Modulation symptom example in the waveform

Impacting

Explanation: Repeated impulsive hits appear in the waveform.

Possible faults: Bearing damage

What it looks like:

Impacting symptom example in the waveform

Synchronous Envelope Harmonics

Explanation: Harmonics in the envelope spectrum where the fundamental is an integer multiple of RPM.

Possible faults: Rotating looseness

What it looks like:

Synchronous envelope harmonics example

Sub-Synchronous Envelope Harmonics

Explanation: Harmonics in the envelope spectrum where the fundamental is below the RPM.
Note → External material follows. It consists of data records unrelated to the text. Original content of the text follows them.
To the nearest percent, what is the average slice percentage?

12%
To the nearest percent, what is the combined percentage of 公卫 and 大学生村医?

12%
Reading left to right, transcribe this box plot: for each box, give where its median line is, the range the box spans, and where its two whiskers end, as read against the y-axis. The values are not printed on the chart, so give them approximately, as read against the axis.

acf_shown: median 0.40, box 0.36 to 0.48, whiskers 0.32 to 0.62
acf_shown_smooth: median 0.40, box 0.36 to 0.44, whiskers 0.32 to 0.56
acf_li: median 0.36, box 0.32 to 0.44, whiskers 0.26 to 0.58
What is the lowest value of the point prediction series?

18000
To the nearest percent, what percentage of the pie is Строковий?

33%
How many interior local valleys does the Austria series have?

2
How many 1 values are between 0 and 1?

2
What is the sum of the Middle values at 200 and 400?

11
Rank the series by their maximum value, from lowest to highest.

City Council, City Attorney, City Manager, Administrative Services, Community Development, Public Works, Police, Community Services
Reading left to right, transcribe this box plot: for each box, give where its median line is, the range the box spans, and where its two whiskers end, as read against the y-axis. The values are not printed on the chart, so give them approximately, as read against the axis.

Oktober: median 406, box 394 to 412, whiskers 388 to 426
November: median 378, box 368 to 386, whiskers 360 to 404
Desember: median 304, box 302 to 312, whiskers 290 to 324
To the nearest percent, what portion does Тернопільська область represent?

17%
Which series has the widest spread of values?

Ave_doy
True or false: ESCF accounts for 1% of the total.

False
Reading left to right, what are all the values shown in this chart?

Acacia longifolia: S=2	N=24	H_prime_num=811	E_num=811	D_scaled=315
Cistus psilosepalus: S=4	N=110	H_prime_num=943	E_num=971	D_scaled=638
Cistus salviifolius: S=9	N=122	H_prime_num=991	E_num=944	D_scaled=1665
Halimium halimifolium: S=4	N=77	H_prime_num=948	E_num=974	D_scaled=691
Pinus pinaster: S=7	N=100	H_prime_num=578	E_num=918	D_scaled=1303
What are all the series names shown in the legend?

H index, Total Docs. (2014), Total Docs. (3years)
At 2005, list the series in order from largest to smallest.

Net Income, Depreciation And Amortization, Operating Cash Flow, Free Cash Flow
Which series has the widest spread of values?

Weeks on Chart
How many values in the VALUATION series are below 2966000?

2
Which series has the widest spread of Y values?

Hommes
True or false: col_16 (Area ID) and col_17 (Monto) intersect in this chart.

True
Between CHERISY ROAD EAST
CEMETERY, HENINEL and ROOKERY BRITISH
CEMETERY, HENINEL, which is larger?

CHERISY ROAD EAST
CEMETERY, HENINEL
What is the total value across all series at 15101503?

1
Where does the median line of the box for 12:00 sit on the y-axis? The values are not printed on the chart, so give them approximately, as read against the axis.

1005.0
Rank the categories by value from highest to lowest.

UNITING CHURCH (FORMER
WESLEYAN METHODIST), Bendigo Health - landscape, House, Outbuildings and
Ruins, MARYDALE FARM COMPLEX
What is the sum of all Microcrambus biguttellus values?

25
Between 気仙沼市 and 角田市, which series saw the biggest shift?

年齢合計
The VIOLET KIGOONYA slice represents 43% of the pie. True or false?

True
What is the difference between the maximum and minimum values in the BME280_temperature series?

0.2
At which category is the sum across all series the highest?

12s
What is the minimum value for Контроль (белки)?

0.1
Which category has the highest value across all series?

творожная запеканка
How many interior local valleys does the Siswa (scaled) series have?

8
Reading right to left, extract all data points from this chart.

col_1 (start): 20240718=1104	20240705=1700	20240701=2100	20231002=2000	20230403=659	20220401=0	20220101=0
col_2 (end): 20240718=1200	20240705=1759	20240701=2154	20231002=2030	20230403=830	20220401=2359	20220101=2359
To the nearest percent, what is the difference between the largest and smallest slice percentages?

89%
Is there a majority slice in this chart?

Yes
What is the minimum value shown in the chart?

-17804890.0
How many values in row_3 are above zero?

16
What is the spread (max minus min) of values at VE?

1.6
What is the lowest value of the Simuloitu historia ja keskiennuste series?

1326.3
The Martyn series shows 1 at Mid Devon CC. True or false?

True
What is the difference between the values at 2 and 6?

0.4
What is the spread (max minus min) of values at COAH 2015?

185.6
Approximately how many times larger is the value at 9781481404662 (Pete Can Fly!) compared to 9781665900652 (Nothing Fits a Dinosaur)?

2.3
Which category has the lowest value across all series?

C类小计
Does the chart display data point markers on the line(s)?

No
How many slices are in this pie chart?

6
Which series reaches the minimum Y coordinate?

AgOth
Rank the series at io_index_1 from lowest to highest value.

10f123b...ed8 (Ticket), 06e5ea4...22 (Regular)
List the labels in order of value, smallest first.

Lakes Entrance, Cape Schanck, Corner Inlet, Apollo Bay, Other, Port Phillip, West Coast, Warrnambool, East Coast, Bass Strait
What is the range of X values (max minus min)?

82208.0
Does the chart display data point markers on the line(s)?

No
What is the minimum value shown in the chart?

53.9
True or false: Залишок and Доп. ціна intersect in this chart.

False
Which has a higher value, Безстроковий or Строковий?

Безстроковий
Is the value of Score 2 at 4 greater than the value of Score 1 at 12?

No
Possible faults: Bearing cage defects

What it looks like:

Sub-synchronous envelope harmonics example

Asynchronous Envelope Harmonics

Explanation: Harmonics in the envelope spectrum higher than RPM but not integer multiples. Also used when harmonics are found in the envelope but not in velocity.

Possible faults: Inner/outer race bearing damage

What it looks like:

Asynchronous envelope harmonics example

Dominant 1X

Explanation: The fundamental frequency (1x RPM) is significantly stronger than its harmonics.

Possible faults: Unbalance, eccentricity, bent shaft

What it looks like:

Dominant 1X symptom example in the spectrum

Dominant 2X

Explanation: The second harmonic (2x RPM) is dominant in the signal.

Possible faults: Misalignment, bent shaft, looseness

What it looks like:

Dominant 2X symptom example in the spectrum

Dominant Higher X

Explanation: Harmonics 3x–5x RPM dominate the signal.

Possible faults: Cocked bearing, misalignment, looseness

What it looks like:

Dominant Higher X symptom example in the spectrum

Dominant 2X Line Frequency

Explanation: Strong 2x line frequency component, relative to the rest of the spectrum.

Possible faults: Electrical issues — e.g., soft foot, short circuit, stator eccentricity, rotor bar problems

What it looks like:

Dominant 2X line frequency symptom example

Waveform Skewness

Explanation: Asymmetry in the waveform without high kurtosis.

Possible faults: Structural looseness

What it looks like:

Waveform skewness symptom example

Changes

The Changes tab (next to the Symptoms tab), shows all the changes that happened at the sensor levels. This includes new symptoms and modes.

If you select one, you'll see the relative measurements spectrum. Changes too are divided into active and inactive. Active changes have happened recently and inactive changes are kept as a reference for the future.

Changes tab in the Deep Analysis view

Summary

Symptoms and changes give you a fast, transparent way to understand what triggered an alert and what it might mean, without needing to be a signal processing expert.

They bring you:

  • Machine-readable context
  • Suggested fault types
  • A jump-start to deeper investigation

The result? Less guesswork, more clarity, and faster decisions.